**Record set:**
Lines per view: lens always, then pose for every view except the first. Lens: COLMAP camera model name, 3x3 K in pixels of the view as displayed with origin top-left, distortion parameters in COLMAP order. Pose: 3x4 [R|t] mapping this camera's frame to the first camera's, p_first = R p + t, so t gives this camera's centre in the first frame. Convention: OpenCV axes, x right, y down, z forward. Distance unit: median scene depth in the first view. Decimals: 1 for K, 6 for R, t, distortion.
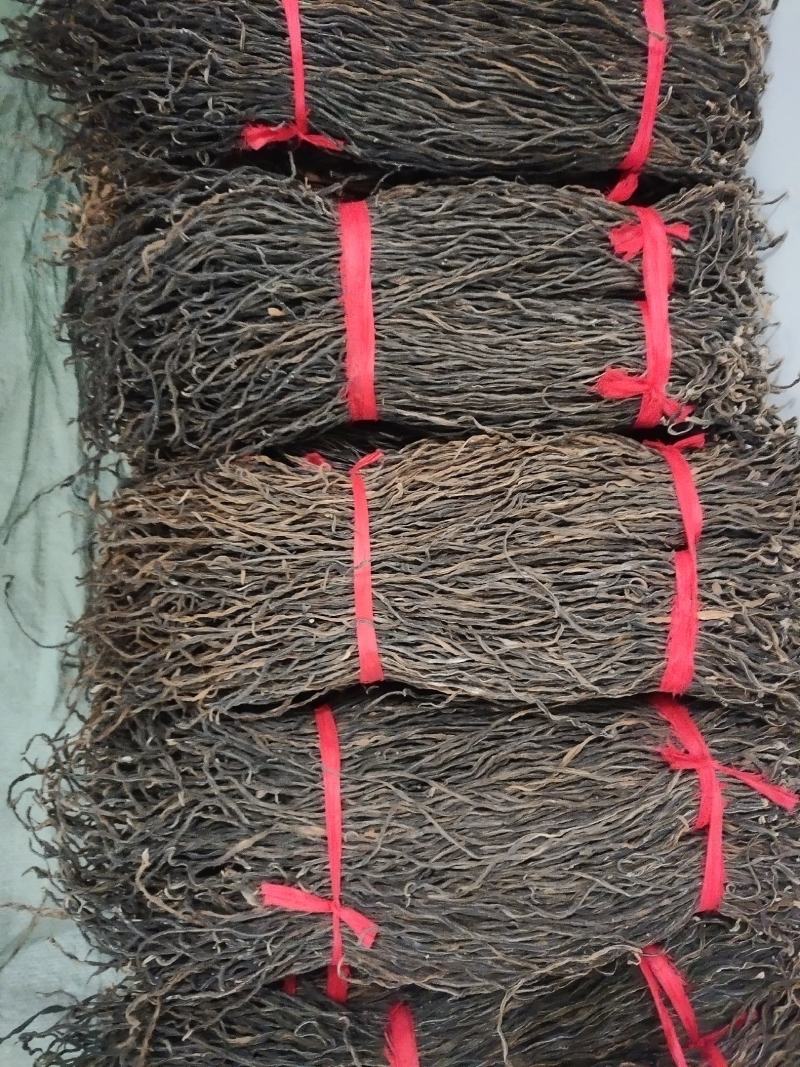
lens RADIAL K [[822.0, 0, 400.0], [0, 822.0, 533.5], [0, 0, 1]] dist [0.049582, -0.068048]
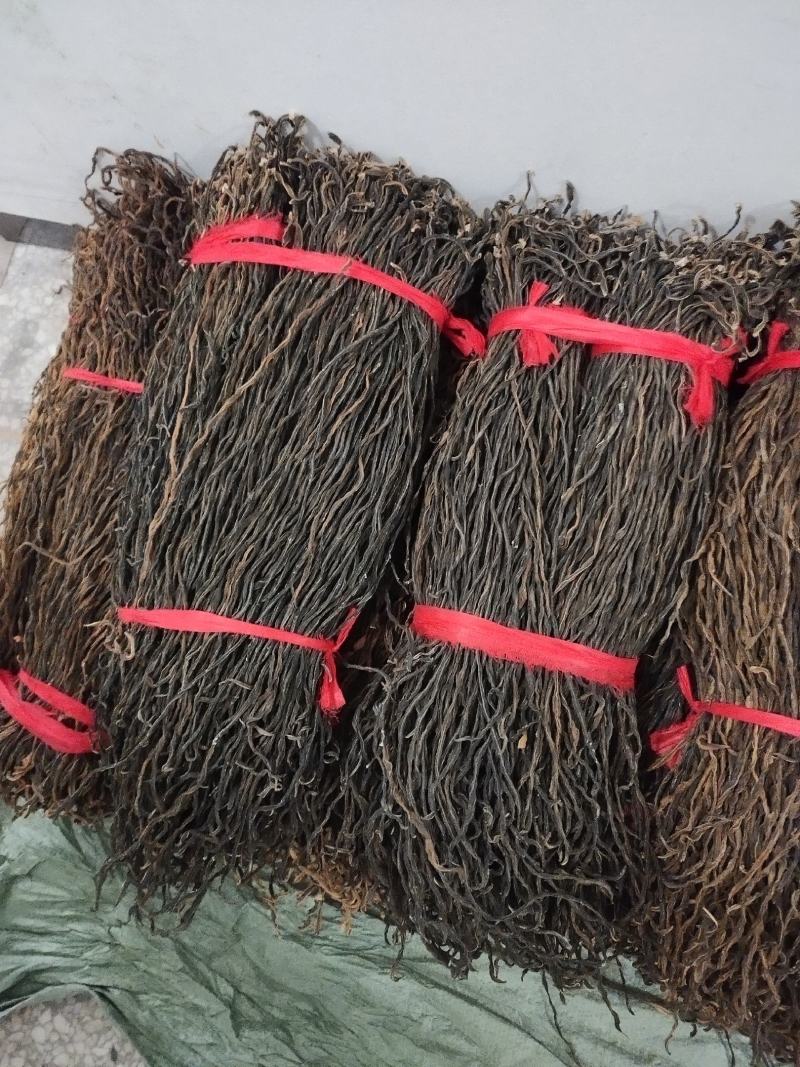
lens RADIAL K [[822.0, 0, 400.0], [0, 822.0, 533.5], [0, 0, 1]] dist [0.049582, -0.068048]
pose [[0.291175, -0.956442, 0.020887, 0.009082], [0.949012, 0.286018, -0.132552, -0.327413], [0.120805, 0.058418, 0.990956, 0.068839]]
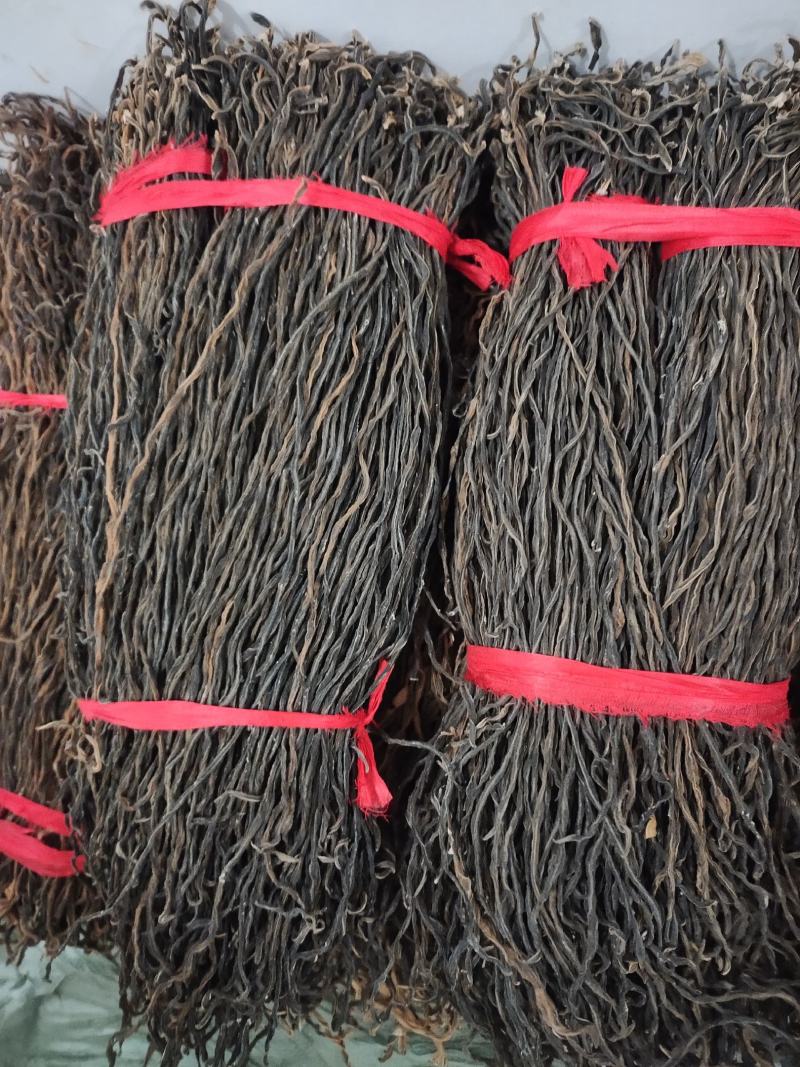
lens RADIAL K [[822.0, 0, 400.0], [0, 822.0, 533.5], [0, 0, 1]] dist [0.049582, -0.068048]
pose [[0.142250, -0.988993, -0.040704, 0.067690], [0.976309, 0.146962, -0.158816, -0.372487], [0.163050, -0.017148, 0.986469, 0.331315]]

**Required action:** Only the pictures are to be left out; copy all the remaining material above exactly.

**Reply:**
Lines per view: lens always, then pose for every view except the first. Lens: COLMAP camera model name, 3x3 K in pixels of the view as displayed with origin top-left, distortion parameters in COLMAP order. Pose: 3x4 [R|t] mapping this camera's frame to the first camera's, p_first = R p + t, so t gives this camera's centre in the first frame. Convention: OpenCV axes, x right, y down, z forward. Distance unit: median scene depth in the first view. Decimals: 1 for K, 6 for R, t, distortion.
lens RADIAL K [[822.0, 0, 400.0], [0, 822.0, 533.5], [0, 0, 1]] dist [0.049582, -0.068048]
lens RADIAL K [[822.0, 0, 400.0], [0, 822.0, 533.5], [0, 0, 1]] dist [0.049582, -0.068048]
pose [[0.291175, -0.956442, 0.020887, 0.009082], [0.949012, 0.286018, -0.132552, -0.327413], [0.120805, 0.058418, 0.990956, 0.068839]]
lens RADIAL K [[822.0, 0, 400.0], [0, 822.0, 533.5], [0, 0, 1]] dist [0.049582, -0.068048]
pose [[0.142250, -0.988993, -0.040704, 0.067690], [0.976309, 0.146962, -0.158816, -0.372487], [0.163050, -0.017148, 0.986469, 0.331315]]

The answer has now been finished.